A July 7th article by The Independent’s Ben Lynfield (Gaza, a year on from Operation Protective Edge: The traumatised kibbutz on Israel’s front line, still recovering from last summer’s war with Hamas) included this passage suggesting that the country was divided over Operation Protective Edge:
Debate over the [Gaza] war continues: politicians on the right have depicted it as both justified and necessary, while those on the left have questioned the damage to Israel’s international standing and its growing isolation – not least in the light of the re-election of Prime Minister Benjamin Netanyahu with more MPs than before, and an even more right-wing government.
As Time Magazine noted about results of a poll (conducted following the war) by the respected Israeli Democracy Institute (IDI), support was strong both on the right as well as among those described as “left-leaning”.
A total of 92% of Israeli Jews agreed that Operation Protective Edge was justified, according to the monthly Peace Index poll published Tuesday by the Israel Democracy Institute, an independent think-tank, and Tel Aviv University. The survey found that even amongst self-described left-leaning Israeli Jews, 67% thought the operation was justified.
Indeed, Labour Party leader Isaac Herzog noted at the time that there was a national consensus on the war. Even Amos Oz – best-selling Israeli writer, and iconic figure within the country’s peace camp – was supportive of the war.

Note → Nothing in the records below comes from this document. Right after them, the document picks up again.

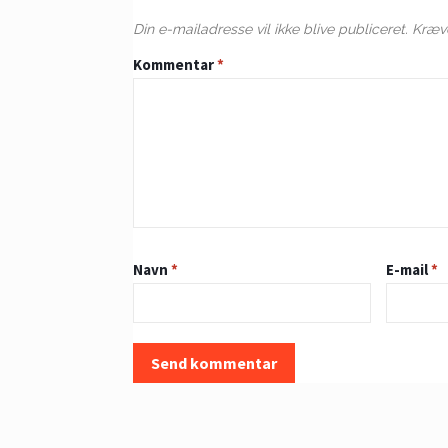
Din e-mailadresse vil ikke blive publiceret.
Kræve
Kommentar
*
Navn
*
E-mail
*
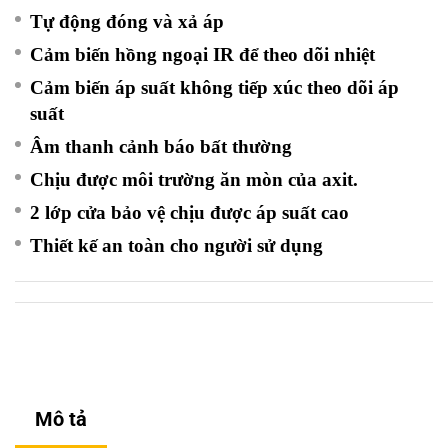
Tự động đóng và xả áp
Cảm biến hồng ngoại IR để theo dõi nhiệt
Cảm biến áp suất không tiếp xúc theo dõi áp
suất
Âm thanh cảnh báo bất thường
Chịu được môi trường ăn mòn của axit.
2 lớp cửa bảo vệ chịu được áp suất cao
Thiết kế an toàn cho người sử dụng
Mô tả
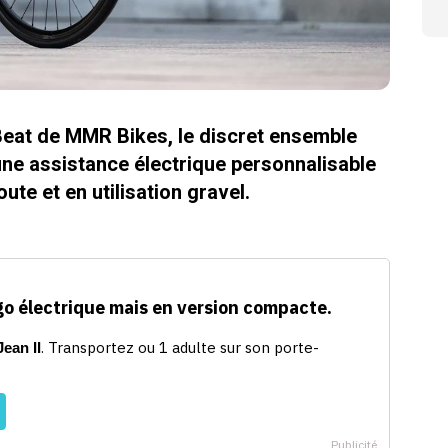
eat de MMR Bikes, le discret ensemble
une assistance électrique personnalisable
oute et en utilisation gravel.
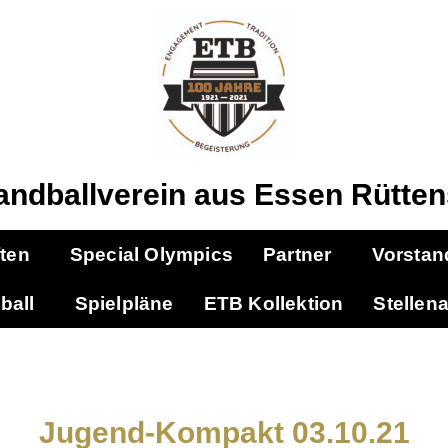
andballverein aus Essen Rütten
ten
Special Olympics
Partner
Vorstan
ball
Spielpläne
ETB Kollektion
Stellen
Jugend-Kompakt 03.10.21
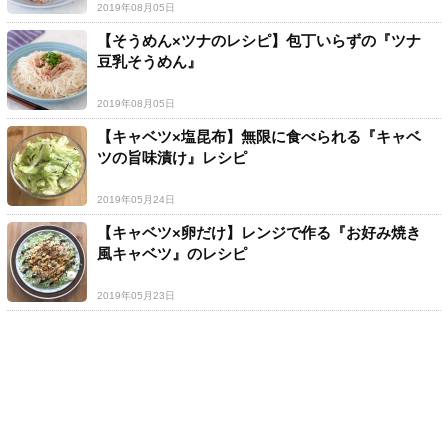
2019年08月05日
【そうめん×ツナのレシピ】包丁いらずの『ツナ
豆乳そうめん』
2019年08月05日
【キャベツ×塩昆布】無限に食べられる『キャベ
ツの旨味漬け』レシピ
2019年05月24日
【キャベツ×卵だけ】レンジで作る『お好み焼き
風キャベツ』のレシピ
2019年05月23日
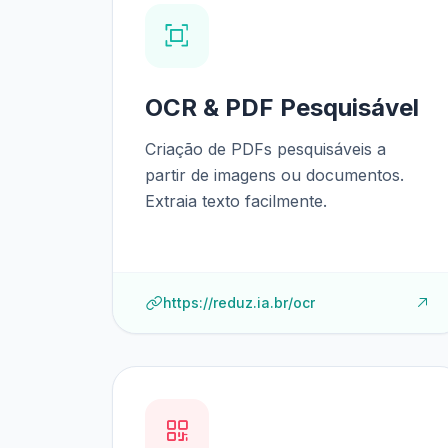
OCR & PDF Pesquisável
Criação de PDFs pesquisáveis a
partir de imagens ou documentos.
Extraia texto facilmente.
https://reduz.ia.br/ocr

Interestingly, it was Lynfield himself who, in a report at The Independent on July 29th, noted the strong bipartisan Israeli support demonstrated by the IDI poll.
He wrote the following:
But despite the amount of Israeli soldier fatalities – 53 during the fighting thus far – being greater than was anticipated, public support for continuing the campaign is high. According to an Israel Democracy Institute poll released today, 95 per cent of Israeli Jews view this as a “justified’’ war. So the deaths are not perceived at this point in the conflict as having been in vain.
Whilst it is narrowly true that support was much weaker among Arab Israelis, the claim by Lynfield that “those on the left” have questioned whether it was justified and necessary is contradicted by his own previous report, and simply does not hold up to critical scrutiny.